* REQUIRED WORK: The required output is all lines below that contain the word "chair".

##### RECORDS TO USE #####

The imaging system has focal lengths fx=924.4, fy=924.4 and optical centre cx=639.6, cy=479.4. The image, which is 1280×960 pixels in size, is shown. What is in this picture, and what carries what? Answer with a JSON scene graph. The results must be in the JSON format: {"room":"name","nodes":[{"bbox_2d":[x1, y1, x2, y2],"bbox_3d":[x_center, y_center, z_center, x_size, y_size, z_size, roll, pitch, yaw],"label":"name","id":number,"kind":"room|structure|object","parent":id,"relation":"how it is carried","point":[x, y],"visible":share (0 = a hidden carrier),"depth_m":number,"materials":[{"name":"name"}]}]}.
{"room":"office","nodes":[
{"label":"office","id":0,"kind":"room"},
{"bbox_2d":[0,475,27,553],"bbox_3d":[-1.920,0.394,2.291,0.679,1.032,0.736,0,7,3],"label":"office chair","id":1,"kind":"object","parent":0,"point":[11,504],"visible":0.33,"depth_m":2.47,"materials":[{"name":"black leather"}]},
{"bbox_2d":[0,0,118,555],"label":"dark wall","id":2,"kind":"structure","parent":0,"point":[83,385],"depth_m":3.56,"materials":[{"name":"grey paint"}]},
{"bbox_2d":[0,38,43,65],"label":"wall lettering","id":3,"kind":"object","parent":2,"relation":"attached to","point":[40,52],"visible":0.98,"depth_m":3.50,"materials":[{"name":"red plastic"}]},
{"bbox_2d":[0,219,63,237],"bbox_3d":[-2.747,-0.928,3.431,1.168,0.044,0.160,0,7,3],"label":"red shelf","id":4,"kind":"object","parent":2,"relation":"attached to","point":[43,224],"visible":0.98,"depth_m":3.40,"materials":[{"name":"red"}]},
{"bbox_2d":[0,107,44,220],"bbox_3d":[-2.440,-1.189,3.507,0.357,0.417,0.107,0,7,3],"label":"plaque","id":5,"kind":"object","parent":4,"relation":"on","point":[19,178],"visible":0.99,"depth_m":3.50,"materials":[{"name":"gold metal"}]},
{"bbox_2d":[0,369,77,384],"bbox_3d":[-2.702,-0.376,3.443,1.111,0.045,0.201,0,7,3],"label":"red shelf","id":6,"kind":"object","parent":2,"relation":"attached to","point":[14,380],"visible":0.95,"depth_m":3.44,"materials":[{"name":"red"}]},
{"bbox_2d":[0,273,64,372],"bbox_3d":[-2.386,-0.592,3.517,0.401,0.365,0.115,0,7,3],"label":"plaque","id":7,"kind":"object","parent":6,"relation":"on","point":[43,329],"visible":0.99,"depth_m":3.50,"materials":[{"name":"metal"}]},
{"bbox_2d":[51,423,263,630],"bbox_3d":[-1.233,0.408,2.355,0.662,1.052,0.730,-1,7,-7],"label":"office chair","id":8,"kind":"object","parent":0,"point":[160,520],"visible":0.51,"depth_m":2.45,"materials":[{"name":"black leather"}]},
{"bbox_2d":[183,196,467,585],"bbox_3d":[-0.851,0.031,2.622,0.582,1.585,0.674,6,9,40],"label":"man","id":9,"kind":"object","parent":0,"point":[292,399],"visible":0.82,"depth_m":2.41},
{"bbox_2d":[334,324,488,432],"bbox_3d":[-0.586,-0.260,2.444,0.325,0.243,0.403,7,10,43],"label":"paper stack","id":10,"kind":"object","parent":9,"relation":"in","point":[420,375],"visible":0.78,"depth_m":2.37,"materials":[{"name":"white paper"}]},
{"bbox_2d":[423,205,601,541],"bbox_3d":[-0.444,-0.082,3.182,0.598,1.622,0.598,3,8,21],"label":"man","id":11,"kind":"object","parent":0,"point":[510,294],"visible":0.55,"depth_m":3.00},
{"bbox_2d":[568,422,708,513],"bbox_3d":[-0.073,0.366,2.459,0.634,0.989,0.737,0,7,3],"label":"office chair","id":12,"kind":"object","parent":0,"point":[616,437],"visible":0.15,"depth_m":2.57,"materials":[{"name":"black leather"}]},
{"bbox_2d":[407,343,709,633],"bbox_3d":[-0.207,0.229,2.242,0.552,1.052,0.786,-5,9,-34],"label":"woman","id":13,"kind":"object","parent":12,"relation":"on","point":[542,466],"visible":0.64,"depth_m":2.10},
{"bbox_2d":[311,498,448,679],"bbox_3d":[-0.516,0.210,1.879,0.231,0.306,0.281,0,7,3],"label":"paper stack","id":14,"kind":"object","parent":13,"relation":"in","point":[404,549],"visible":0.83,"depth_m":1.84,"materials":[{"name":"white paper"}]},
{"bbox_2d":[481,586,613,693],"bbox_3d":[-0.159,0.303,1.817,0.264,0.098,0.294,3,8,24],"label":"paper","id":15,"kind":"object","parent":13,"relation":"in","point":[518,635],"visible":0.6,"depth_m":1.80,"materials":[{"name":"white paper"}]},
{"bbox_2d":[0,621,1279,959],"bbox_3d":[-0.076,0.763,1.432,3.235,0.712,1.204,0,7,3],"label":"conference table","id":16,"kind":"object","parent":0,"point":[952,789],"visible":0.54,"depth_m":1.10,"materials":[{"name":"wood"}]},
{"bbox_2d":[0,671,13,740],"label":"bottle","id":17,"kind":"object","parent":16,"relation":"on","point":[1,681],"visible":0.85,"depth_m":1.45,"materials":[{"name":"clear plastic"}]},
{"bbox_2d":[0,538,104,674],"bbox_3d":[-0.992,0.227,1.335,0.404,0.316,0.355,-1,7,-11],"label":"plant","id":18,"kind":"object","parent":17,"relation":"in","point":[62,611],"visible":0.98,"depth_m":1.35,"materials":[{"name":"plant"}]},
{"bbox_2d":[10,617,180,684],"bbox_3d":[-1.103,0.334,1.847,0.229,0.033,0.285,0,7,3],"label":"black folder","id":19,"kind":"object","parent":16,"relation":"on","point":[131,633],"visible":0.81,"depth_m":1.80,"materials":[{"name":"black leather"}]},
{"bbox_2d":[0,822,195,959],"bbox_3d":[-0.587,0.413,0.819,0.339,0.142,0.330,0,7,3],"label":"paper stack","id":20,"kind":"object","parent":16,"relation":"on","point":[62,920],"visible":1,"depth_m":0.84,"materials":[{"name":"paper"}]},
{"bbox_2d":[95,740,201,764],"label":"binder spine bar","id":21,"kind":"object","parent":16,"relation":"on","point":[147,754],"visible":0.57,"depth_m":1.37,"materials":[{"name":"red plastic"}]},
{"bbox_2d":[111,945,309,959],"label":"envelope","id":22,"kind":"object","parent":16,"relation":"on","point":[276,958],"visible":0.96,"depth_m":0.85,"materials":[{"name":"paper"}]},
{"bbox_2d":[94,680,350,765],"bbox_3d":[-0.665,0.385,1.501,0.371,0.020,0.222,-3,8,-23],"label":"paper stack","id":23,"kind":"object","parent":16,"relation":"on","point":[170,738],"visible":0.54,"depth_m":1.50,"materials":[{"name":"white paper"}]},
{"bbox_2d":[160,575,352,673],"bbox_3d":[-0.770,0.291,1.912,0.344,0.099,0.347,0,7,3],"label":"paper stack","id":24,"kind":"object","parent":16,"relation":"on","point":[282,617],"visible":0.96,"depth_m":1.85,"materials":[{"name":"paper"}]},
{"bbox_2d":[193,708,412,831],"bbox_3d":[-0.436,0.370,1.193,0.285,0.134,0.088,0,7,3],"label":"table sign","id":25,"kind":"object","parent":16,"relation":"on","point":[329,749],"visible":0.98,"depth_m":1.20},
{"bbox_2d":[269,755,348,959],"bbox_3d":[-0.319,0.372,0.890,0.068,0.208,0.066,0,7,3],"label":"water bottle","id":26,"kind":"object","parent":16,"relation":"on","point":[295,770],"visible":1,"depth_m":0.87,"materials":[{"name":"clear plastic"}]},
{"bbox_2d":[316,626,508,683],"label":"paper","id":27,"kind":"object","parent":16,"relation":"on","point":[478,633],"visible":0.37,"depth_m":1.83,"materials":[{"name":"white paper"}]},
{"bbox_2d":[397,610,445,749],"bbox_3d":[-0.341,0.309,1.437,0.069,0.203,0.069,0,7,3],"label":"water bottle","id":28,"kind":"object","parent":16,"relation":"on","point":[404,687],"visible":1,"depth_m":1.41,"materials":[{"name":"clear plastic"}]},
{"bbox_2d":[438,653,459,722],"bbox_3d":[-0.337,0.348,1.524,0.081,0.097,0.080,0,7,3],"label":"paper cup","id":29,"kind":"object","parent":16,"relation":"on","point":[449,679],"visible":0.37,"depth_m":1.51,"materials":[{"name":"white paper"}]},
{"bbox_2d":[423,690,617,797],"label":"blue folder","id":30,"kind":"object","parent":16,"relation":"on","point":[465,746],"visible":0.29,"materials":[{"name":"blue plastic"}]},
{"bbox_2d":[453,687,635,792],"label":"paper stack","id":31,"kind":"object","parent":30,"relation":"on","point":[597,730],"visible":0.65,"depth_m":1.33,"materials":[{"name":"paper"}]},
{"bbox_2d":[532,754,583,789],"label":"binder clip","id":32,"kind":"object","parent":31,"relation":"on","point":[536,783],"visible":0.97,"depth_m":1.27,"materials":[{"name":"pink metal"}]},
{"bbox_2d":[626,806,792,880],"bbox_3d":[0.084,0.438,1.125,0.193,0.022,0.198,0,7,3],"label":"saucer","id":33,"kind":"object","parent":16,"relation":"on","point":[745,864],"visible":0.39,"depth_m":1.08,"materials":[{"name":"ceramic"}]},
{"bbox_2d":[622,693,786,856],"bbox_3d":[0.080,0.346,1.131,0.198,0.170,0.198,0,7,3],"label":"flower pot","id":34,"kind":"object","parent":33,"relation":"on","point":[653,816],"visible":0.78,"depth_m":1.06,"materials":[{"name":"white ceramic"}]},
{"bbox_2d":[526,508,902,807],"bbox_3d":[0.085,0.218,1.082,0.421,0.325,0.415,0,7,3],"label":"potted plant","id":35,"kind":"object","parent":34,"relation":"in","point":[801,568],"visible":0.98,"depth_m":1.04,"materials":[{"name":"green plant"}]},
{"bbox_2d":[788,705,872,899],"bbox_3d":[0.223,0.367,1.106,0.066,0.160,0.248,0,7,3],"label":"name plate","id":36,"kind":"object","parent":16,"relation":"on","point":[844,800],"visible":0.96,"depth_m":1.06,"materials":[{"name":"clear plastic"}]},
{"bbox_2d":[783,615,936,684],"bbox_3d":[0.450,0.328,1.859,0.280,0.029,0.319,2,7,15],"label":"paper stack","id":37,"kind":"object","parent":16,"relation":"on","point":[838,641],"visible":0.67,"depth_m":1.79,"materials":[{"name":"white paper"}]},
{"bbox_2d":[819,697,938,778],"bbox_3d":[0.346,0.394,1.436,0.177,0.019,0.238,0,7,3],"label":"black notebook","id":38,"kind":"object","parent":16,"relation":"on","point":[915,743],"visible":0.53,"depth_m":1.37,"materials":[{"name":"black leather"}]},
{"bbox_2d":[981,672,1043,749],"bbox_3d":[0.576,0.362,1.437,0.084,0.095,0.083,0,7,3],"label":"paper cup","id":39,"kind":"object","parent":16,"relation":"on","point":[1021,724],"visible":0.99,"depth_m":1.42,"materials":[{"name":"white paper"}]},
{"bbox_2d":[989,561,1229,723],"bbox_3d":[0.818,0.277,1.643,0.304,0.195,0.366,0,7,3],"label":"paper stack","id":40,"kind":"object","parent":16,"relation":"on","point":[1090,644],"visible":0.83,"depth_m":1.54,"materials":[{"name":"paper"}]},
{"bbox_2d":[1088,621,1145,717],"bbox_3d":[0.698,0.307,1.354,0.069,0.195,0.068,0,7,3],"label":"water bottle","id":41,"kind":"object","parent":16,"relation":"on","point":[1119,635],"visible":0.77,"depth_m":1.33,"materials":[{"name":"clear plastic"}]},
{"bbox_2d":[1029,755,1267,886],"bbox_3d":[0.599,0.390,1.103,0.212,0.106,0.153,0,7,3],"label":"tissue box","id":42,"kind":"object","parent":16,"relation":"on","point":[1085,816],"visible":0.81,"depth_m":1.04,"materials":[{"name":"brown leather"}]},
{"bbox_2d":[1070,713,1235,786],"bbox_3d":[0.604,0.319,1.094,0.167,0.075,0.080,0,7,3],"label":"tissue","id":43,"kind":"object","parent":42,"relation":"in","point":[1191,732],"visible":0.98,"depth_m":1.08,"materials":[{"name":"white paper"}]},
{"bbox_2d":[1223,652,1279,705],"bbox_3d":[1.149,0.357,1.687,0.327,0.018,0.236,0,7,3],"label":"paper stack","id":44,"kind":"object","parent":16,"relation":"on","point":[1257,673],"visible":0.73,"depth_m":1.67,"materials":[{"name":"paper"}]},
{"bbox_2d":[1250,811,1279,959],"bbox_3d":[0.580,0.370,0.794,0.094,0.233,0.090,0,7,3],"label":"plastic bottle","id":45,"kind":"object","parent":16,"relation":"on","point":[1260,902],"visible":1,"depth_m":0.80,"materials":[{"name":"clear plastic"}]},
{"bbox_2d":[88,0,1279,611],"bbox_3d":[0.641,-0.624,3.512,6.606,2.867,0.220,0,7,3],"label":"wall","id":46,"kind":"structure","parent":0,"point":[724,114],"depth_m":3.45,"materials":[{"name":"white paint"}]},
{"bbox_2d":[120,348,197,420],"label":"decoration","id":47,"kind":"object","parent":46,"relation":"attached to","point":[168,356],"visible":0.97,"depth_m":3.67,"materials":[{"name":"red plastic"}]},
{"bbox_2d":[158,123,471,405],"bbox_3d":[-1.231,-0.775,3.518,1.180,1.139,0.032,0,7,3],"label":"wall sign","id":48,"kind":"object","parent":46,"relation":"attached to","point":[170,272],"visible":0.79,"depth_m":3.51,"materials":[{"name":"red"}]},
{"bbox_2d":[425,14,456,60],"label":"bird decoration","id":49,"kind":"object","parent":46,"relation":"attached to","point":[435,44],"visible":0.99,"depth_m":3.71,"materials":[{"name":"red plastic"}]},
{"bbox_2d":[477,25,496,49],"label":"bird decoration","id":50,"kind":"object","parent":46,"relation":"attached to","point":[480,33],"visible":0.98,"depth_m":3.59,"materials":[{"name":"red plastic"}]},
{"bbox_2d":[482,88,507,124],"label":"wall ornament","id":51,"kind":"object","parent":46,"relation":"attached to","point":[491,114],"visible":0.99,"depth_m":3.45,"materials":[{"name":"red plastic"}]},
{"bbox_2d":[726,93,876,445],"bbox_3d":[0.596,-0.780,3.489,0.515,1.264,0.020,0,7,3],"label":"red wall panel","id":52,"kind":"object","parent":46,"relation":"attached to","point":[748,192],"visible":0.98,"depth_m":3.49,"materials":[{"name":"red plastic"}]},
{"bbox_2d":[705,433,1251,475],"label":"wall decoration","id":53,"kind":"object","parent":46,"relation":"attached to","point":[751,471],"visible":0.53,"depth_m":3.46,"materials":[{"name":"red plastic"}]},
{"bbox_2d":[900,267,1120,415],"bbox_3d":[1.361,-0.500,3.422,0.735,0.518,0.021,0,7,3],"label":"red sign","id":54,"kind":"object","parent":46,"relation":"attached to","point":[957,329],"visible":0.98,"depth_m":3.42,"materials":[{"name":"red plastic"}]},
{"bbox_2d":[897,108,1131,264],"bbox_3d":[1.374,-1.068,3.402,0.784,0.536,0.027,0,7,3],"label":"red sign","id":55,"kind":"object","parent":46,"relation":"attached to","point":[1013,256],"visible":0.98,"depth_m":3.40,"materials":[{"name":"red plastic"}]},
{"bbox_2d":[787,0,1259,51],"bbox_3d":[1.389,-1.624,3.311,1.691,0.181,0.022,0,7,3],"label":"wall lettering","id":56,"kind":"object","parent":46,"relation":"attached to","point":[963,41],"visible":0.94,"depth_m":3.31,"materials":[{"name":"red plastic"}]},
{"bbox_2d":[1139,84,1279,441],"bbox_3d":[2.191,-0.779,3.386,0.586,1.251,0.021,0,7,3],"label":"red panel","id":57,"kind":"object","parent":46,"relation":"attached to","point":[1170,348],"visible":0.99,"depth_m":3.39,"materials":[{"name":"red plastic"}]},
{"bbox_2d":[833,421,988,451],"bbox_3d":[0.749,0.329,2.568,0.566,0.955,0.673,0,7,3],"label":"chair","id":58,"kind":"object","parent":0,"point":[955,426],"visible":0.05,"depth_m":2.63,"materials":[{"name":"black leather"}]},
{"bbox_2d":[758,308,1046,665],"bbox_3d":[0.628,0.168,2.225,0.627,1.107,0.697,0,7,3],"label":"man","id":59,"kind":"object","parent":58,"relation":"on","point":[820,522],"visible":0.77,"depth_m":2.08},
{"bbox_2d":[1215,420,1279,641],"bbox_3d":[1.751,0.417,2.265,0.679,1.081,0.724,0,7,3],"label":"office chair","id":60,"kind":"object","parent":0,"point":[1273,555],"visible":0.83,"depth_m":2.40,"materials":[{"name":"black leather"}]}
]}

#####

* ANSWER BOX:
{"bbox_2d":[0,475,27,553],"bbox_3d":[-1.920,0.394,2.291,0.679,1.032,0.736,0,7,3],"label":"office chair","id":1,"kind":"object","parent":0,"point":[11,504],"visible":0.33,"depth_m":2.47,"materials":[{"name":"black leather"}]},
{"bbox_2d":[51,423,263,630],"bbox_3d":[-1.233,0.408,2.355,0.662,1.052,0.730,-1,7,-7],"label":"office chair","id":8,"kind":"object","parent":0,"point":[160,520],"visible":0.51,"depth_m":2.45,"materials":[{"name":"black leather"}]},
{"bbox_2d":[568,422,708,513],"bbox_3d":[-0.073,0.366,2.459,0.634,0.989,0.737,0,7,3],"label":"office chair","id":12,"kind":"object","parent":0,"point":[616,437],"visible":0.15,"depth_m":2.57,"materials":[{"name":"black leather"}]},
{"bbox_2d":[833,421,988,451],"bbox_3d":[0.749,0.329,2.568,0.566,0.955,0.673,0,7,3],"label":"chair","id":58,"kind":"object","parent":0,"point":[955,426],"visible":0.05,"depth_m":2.63,"materials":[{"name":"black leather"}]},
{"bbox_2d":[1215,420,1279,641],"bbox_3d":[1.751,0.417,2.265,0.679,1.081,0.724,0,7,3],"label":"office chair","id":60,"kind":"object","parent":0,"point":[1273,555],"visible":0.83,"depth_m":2.40,"materials":[{"name":"black leather"}]}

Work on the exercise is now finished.